▸ **DIRECTIONS FOR THIS TASK**: Output every record exactly and leave each picture out.

▸ **INPUT FOR THIS TASK**:
>>>>>

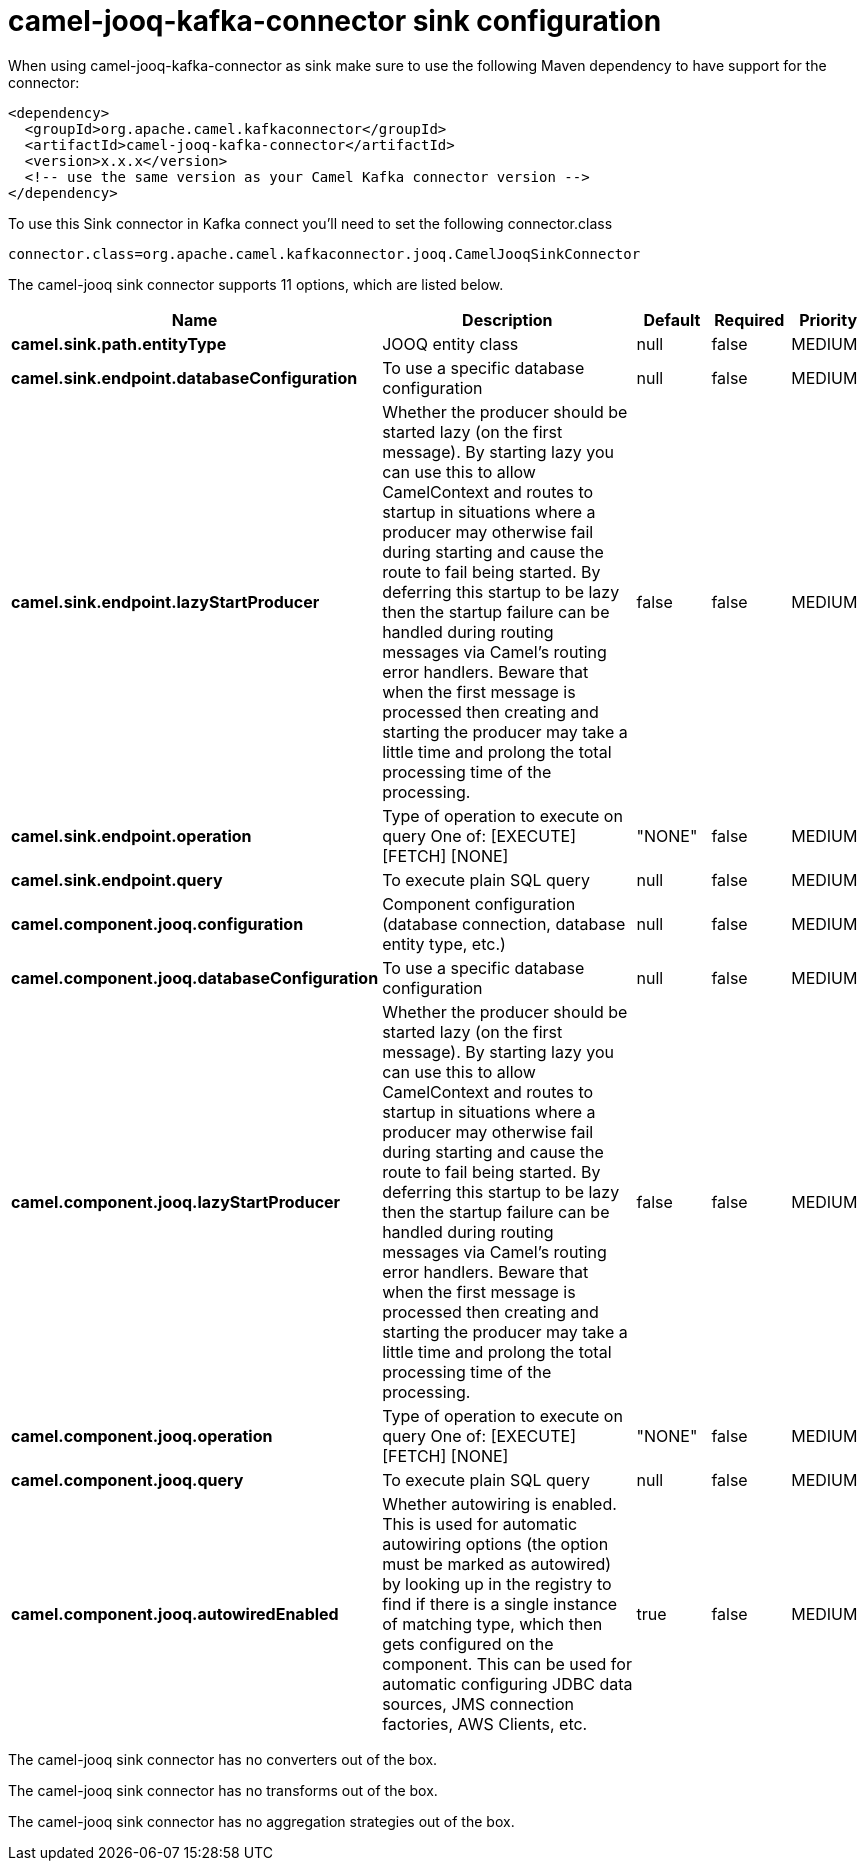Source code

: // kafka-connector options: START
[[camel-jooq-kafka-connector-sink]]
= camel-jooq-kafka-connector sink configuration

When using camel-jooq-kafka-connector as sink make sure to use the following Maven dependency to have support for the connector:

[source,xml]
----
<dependency>
  <groupId>org.apache.camel.kafkaconnector</groupId>
  <artifactId>camel-jooq-kafka-connector</artifactId>
  <version>x.x.x</version>
  <!-- use the same version as your Camel Kafka connector version -->
</dependency>
----

To use this Sink connector in Kafka connect you'll need to set the following connector.class

[source,java]
----
connector.class=org.apache.camel.kafkaconnector.jooq.CamelJooqSinkConnector
----


The camel-jooq sink connector supports 11 options, which are listed below.



[width="100%",cols="2,5,^1,1,1",options="header"]
|===
| Name | Description | Default | Required | Priority
| *camel.sink.path.entityType* | JOOQ entity class | null | false | MEDIUM
| *camel.sink.endpoint.databaseConfiguration* | To use a specific database configuration | null | false | MEDIUM
| *camel.sink.endpoint.lazyStartProducer* | Whether the producer should be started lazy (on the first message). By starting lazy you can use this to allow CamelContext and routes to startup in situations where a producer may otherwise fail during starting and cause the route to fail being started. By deferring this startup to be lazy then the startup failure can be handled during routing messages via Camel's routing error handlers. Beware that when the first message is processed then creating and starting the producer may take a little time and prolong the total processing time of the processing. | false | false | MEDIUM
| *camel.sink.endpoint.operation* | Type of operation to execute on query One of: [EXECUTE] [FETCH] [NONE] | "NONE" | false | MEDIUM
| *camel.sink.endpoint.query* | To execute plain SQL query | null | false | MEDIUM
| *camel.component.jooq.configuration* | Component configuration (database connection, database entity type, etc.) | null | false | MEDIUM
| *camel.component.jooq.databaseConfiguration* | To use a specific database configuration | null | false | MEDIUM
| *camel.component.jooq.lazyStartProducer* | Whether the producer should be started lazy (on the first message). By starting lazy you can use this to allow CamelContext and routes to startup in situations where a producer may otherwise fail during starting and cause the route to fail being started. By deferring this startup to be lazy then the startup failure can be handled during routing messages via Camel's routing error handlers. Beware that when the first message is processed then creating and starting the producer may take a little time and prolong the total processing time of the processing. | false | false | MEDIUM
| *camel.component.jooq.operation* | Type of operation to execute on query One of: [EXECUTE] [FETCH] [NONE] | "NONE" | false | MEDIUM
| *camel.component.jooq.query* | To execute plain SQL query | null | false | MEDIUM
| *camel.component.jooq.autowiredEnabled* | Whether autowiring is enabled. This is used for automatic autowiring options (the option must be marked as autowired) by looking up in the registry to find if there is a single instance of matching type, which then gets configured on the component. This can be used for automatic configuring JDBC data sources, JMS connection factories, AWS Clients, etc. | true | false | MEDIUM
|===



The camel-jooq sink connector has no converters out of the box.





The camel-jooq sink connector has no transforms out of the box.





The camel-jooq sink connector has no aggregation strategies out of the box.
// kafka-connector options: END
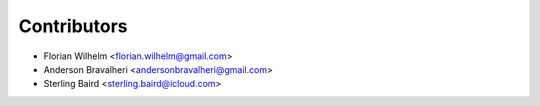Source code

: ============
Contributors
============

* Florian Wilhelm <florian.wilhelm@gmail.com>
* Anderson Bravalheri <andersonbravalheri@gmail.com>
* Sterling Baird <sterling.baird@icloud.com>
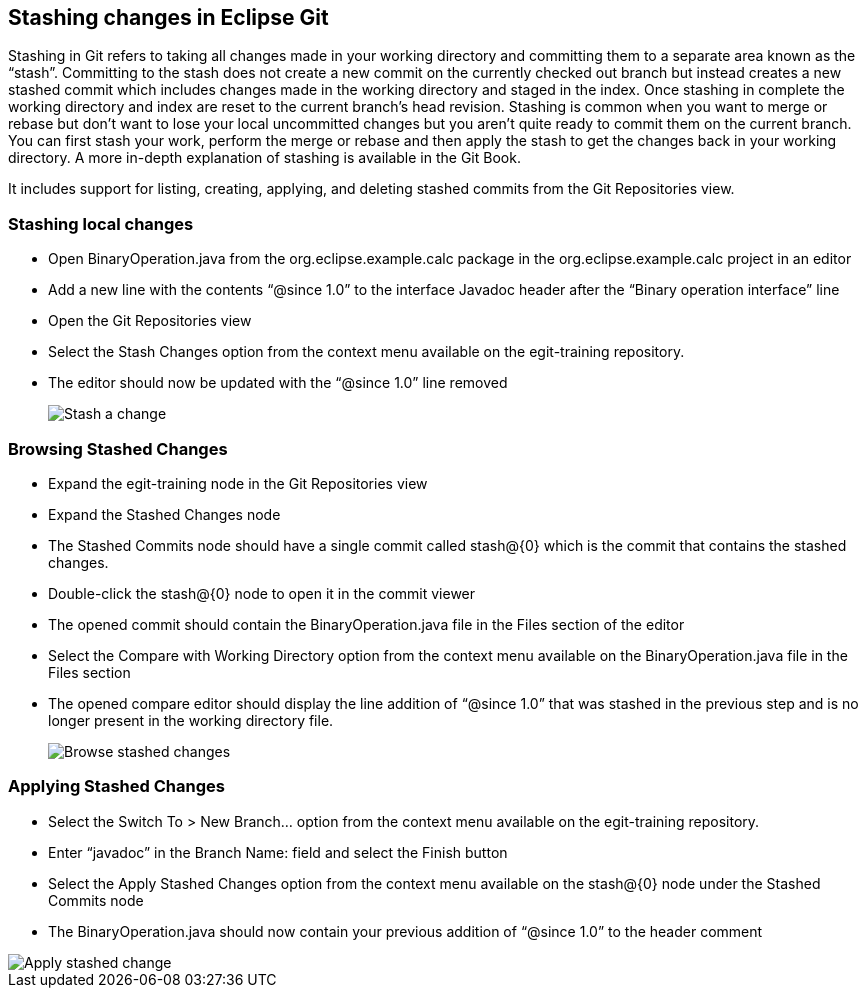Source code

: [[_stashing_changes_in_egit]]
== Stashing changes in Eclipse Git

Stashing in Git refers to taking all changes made in your working directory and committing them to a separate
area known as the “stash”. Committing to the stash does not create a new commit on the currently checked out branch
but instead creates a new stashed commit which includes changes made in the working directory and staged in the index.
Once stashing in complete the working directory and index are reset to the current branch’s head revision. Stashing is
common when you want to merge or rebase but don’t want to lose your local uncommitted changes but you aren’t quite
ready to commit them on the current branch. You can first stash your work, perform the merge or rebase and then apply
the stash to get the changes back in your working directory. A more in-depth explanation of stashing is available in
the Git Book.

It includes support for listing, creating, applying, and deleting stashed commits from the Git Repositories
view.

[[_stashing_local_changes]]
=== Stashing local changes

* Open BinaryOperation.java from the org.eclipse.example.calc package in the org.eclipse.example.calc project in an editor

* Add a new line with the contents “@since 1.0” to the interface Javadoc header after the “Binary operation interface” line

* Open the Git Repositories view

* Select the Stash Changes option from the context menu available on the egit-training repository.

* The editor should now be updated with the “@since 1.0” line removed
+
image::stash1.png[Stash a change]

[[_browsing_stashed_changes]]
=== Browsing Stashed Changes

* Expand the egit-training node in the Git Repositories view

* Expand the Stashed Changes node

* The Stashed Commits node should have a single commit called stash@{0} which is the commit that contains the stashed changes.

* Double-click the stash@{0} node to open it in the commit viewer

* The opened commit should contain the BinaryOperation.java file in the Files section of the editor

* Select the Compare with Working Directory option from the context menu available on the BinaryOperation.java file in the Files section

* The opened compare editor should display the line addition of “@since 1.0” that was stashed in the previous
step and
is no longer present in the working directory file.
+
image::stash2.png[Browse stashed changes]

[[_applying_stashed_changes]]
=== Applying Stashed Changes

* Select the Switch To &gt; New Branch&#8230; option from the context menu available on the egit-training repository.

* Enter “javadoc” in the Branch Name: field and select the Finish button

* Select the Apply Stashed Changes option from the context menu available on the stash@{0} node under the
Stashed Commits
node

* The BinaryOperation.java should now contain your previous addition of “@since 1.0” to the header comment

image::stash3.png[Apply stashed change]


<<<<<

▸ **ANSWER SPACE**:
Source code

: // kafka-connector options: START
[[camel-jooq-kafka-connector-sink]]
= camel-jooq-kafka-connector sink configuration

When using camel-jooq-kafka-connector as sink make sure to use the following Maven dependency to have support for the connector:

[source,xml]
----
<dependency>
  <groupId>org.apache.camel.kafkaconnector</groupId>
  <artifactId>camel-jooq-kafka-connector</artifactId>
  <version>x.x.x</version>
  <!-- use the same version as your Camel Kafka connector version -->
</dependency>
----

To use this Sink connector in Kafka connect you'll need to set the following connector.class

[source,java]
----
connector.class=org.apache.camel.kafkaconnector.jooq.CamelJooqSinkConnector
----


The camel-jooq sink connector supports 11 options, which are listed below.



[width="100%",cols="2,5,^1,1,1",options="header"]
|===
| Name | Description | Default | Required | Priority
| *camel.sink.path.entityType* | JOOQ entity class | null | false | MEDIUM
| *camel.sink.endpoint.databaseConfiguration* | To use a specific database configuration | null | false | MEDIUM
| *camel.sink.endpoint.lazyStartProducer* | Whether the producer should be started lazy (on the first message). By starting lazy you can use this to allow CamelContext and routes to startup in situations where a producer may otherwise fail during starting and cause the route to fail being started. By deferring this startup to be lazy then the startup failure can be handled during routing messages via Camel's routing error handlers. Beware that when the first message is processed then creating and starting the producer may take a little time and prolong the total processing time of the processing. | false | false | MEDIUM
| *camel.sink.endpoint.operation* | Type of operation to execute on query One of: [EXECUTE] [FETCH] [NONE] | "NONE" | false | MEDIUM
| *camel.sink.endpoint.query* | To execute plain SQL query | null | false | MEDIUM
| *camel.component.jooq.configuration* | Component configuration (database connection, database entity type, etc.) | null | false | MEDIUM
| *camel.component.jooq.databaseConfiguration* | To use a specific database configuration | null | false | MEDIUM
| *camel.component.jooq.lazyStartProducer* | Whether the producer should be started lazy (on the first message). By starting lazy you can use this to allow CamelContext and routes to startup in situations where a producer may otherwise fail during starting and cause the route to fail being started. By deferring this startup to be lazy then the startup failure can be handled during routing messages via Camel's routing error handlers. Beware that when the first message is processed then creating and starting the producer may take a little time and prolong the total processing time of the processing. | false | false | MEDIUM
| *camel.component.jooq.operation* | Type of operation to execute on query One of: [EXECUTE] [FETCH] [NONE] | "NONE" | false | MEDIUM
| *camel.component.jooq.query* | To execute plain SQL query | null | false | MEDIUM
| *camel.component.jooq.autowiredEnabled* | Whether autowiring is enabled. This is used for automatic autowiring options (the option must be marked as autowired) by looking up in the registry to find if there is a single instance of matching type, which then gets configured on the component. This can be used for automatic configuring JDBC data sources, JMS connection factories, AWS Clients, etc. | true | false | MEDIUM
|===



The camel-jooq sink connector has no converters out of the box.





The camel-jooq sink connector has no transforms out of the box.





The camel-jooq sink connector has no aggregation strategies out of the box.
// kafka-connector options: END
Source code

: ============
Contributors
============

* Florian Wilhelm <florian.wilhelm@gmail.com>
* Anderson Bravalheri <andersonbravalheri@gmail.com>
* Sterling Baird <sterling.baird@icloud.com>
Source code

: [[_stashing_changes_in_egit]]
== Stashing changes in Eclipse Git

Stashing in Git refers to taking all changes made in your working directory and committing them to a separate
area known as the “stash”. Committing to the stash does not create a new commit on the currently checked out branch
but instead creates a new stashed commit which includes changes made in the working directory and staged in the index.
Once stashing in complete the working directory and index are reset to the current branch’s head revision. Stashing is
common when you want to merge or rebase but don’t want to lose your local uncommitted changes but you aren’t quite
ready to commit them on the current branch. You can first stash your work, perform the merge or rebase and then apply
the stash to get the changes back in your working directory. A more in-depth explanation of stashing is available in
the Git Book.

It includes support for listing, creating, applying, and deleting stashed commits from the Git Repositories
view.

[[_stashing_local_changes]]
=== Stashing local changes

* Open BinaryOperation.java from the org.eclipse.example.calc package in the org.eclipse.example.calc project in an editor

* Add a new line with the contents “@since 1.0” to the interface Javadoc header after the “Binary operation interface” line

* Open the Git Repositories view

* Select the Stash Changes option from the context menu available on the egit-training repository.

* The editor should now be updated with the “@since 1.0” line removed
+
image::stash1.png[Stash a change]

[[_browsing_stashed_changes]]
=== Browsing Stashed Changes

* Expand the egit-training node in the Git Repositories view

* Expand the Stashed Changes node

* The Stashed Commits node should have a single commit called stash@{0} which is the commit that contains the stashed changes.

* Double-click the stash@{0} node to open it in the commit viewer

* The opened commit should contain the BinaryOperation.java file in the Files section of the editor

* Select the Compare with Working Directory option from the context menu available on the BinaryOperation.java file in the Files section

* The opened compare editor should display the line addition of “@since 1.0” that was stashed in the previous
step and
is no longer present in the working directory file.
+
image::stash2.png[Browse stashed changes]

[[_applying_stashed_changes]]
=== Applying Stashed Changes

* Select the Switch To &gt; New Branch&#8230; option from the context menu available on the egit-training repository.

* Enter “javadoc” in the Branch Name: field and select the Finish button

* Select the Apply Stashed Changes option from the context menu available on the stash@{0} node under the
Stashed Commits
node

* The BinaryOperation.java should now contain your previous addition of “@since 1.0” to the header comment

image::stash3.png[Apply stashed change]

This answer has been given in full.